The launch of GEO 4 planned in November “will finalize the baseline SBIRS program and put worldwide SBIRS geosynchronous capability on orbit,” said Bythewood. The combined GEO and HEO spacecraft now provide a 50 percent improvement in the systems detection and track capability.
The completion of the constellation late this year with GEO-4 is far behind schedule and over budget.
For example, the 15,000-lb Air Force Mobile User Objective System cost $611 million, while the 10,000-lb SBIRS GEO-3 cost $1.2 billion.
“The ambitious SBIRS GEO satellite design came to life after years of technical hurdles and cost overruns,” said Aviation Week. “A large rectangular sun shade was added to the design after engineers realized the scanning and staring sensor faces would be exposed to too much heat and glint from the Sun.”
Later, electromagnetic interference problems befuddled designers and delayed the program as did a computer processing timing issue that held up the first GEO launch, for years, said Aviation Week in a late 2015 article.
For the first time, infrared data from the Lockheed Martin satellites for new military and civilian uses at the Air Force’s recently opened data utilization lab in Boulder, Colo.
While SBIRS’s primary mission is strategic missile warning, the system can support a wide range of research and development projects across the field of remote sensing, which is the monitoring, observing, and gathering of information on the Earth and atmosphere from space.

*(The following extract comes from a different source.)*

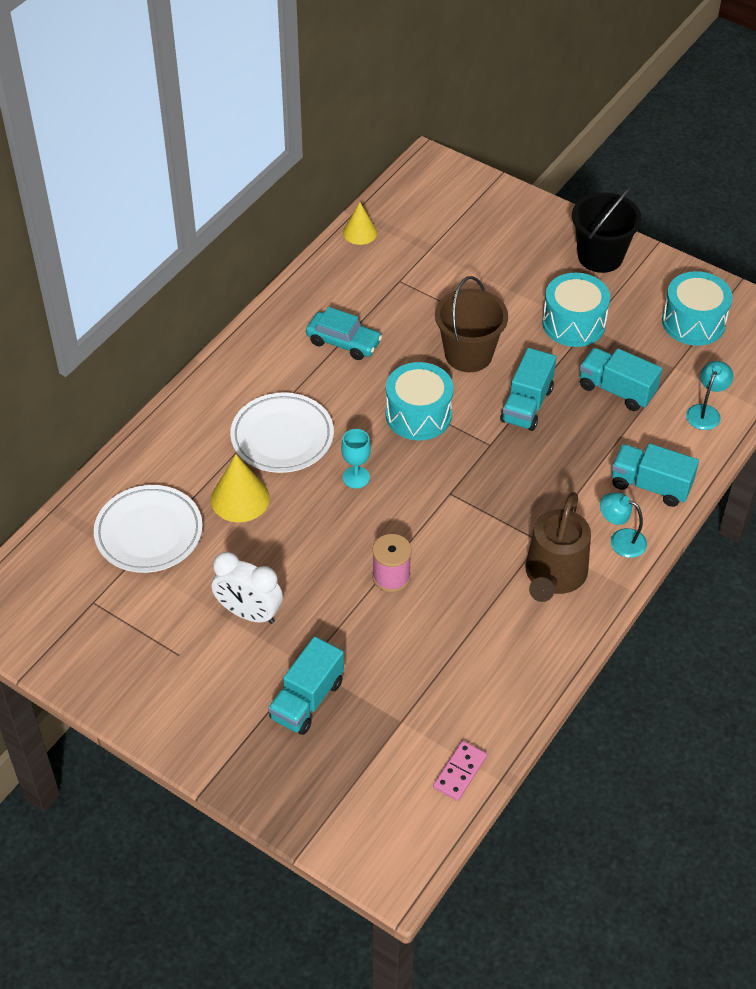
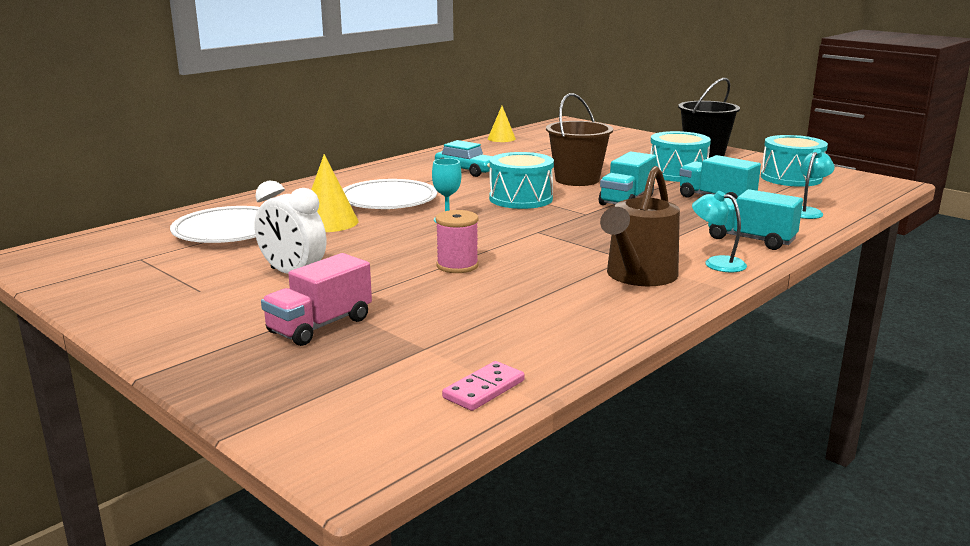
camera: 10 degrees right, 30 degrees down
(307, 700) = (320, 326): turquoise truck -> pink truck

“By giving researchers access to this data, our objective is for them to find new, innovative uses for improving situational awareness—whether it is for tactical military missions, natural disasters or even firefighting,” said David Sheridan, vice president of Lockheed Martin’s Overhead Persistent Infrared (OPIR) systems mission area.

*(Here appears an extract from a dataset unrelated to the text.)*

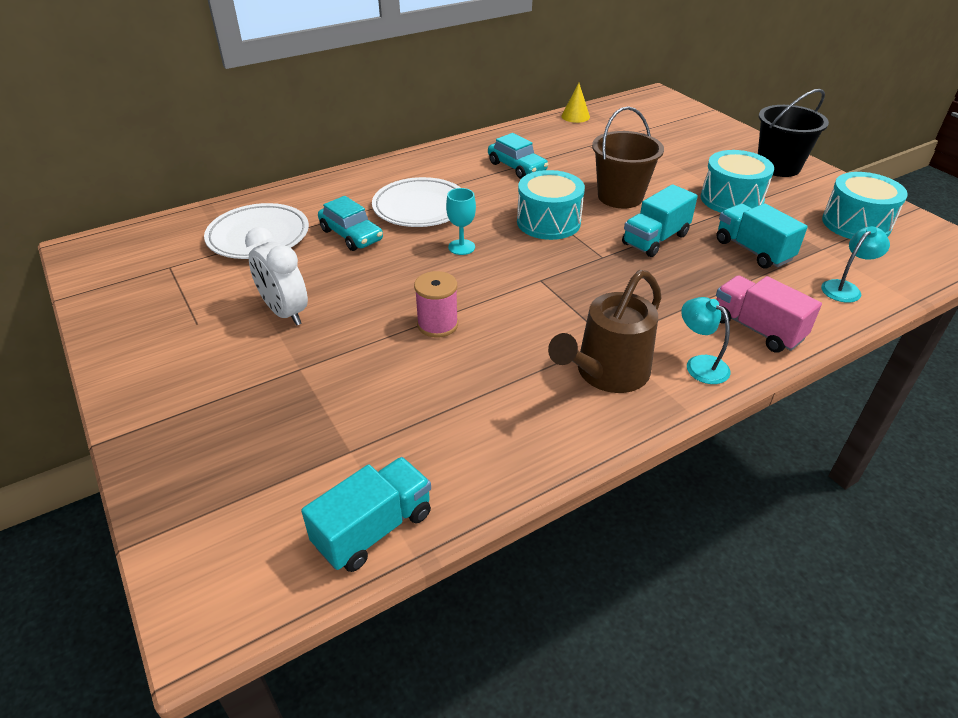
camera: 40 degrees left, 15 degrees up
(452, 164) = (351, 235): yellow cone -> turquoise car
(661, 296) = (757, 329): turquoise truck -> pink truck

In the past year, the Air Force has seen a growing demand from the military, intelligence, and civil communities, as well as academia, for remote sensing capabilities. For areas like battlespace awareness, intelligence, and 24/7 tactical alerts, promising solutions developed in the lab will be considered for operational applications at the SBIRS Mission Control Station, OPIR Battlespace Awareness Center at Buckley Air Force Base, Colo.
“In an effort to develop, test and transition new or enhanced capabilities, the data utilization lab will provide an opportunity for users, data consumers and third-party developers to access these sensor feeds—providing an open framework architecture to host new tools, algorithms and processing solutions,” said Lt. Colonel Ross Johnston of the Air Force Space and Missile Systems Center.
Along with government and industry teams, academic organizations like the University of Colorado will use the data provided by the lab to facilitate collaboration and support research in areas that include monitoring the Earth’s surface to determine the potential for forest fires or informing critical decisions during active fires.
“The benefit of having public-private partnerships is that we can bring together different stakeholders, in addition to doing research, and understand how we can use data from space assets to solve societal issues,” said Scott Palo, associate dean for research at the University of Colorado’s College of Engineering and Applied Science. “We can also provide opportunities for students, as well as small and medium-sized businesses, to connect with industry and government and develop a broader vision that we can all build upon.”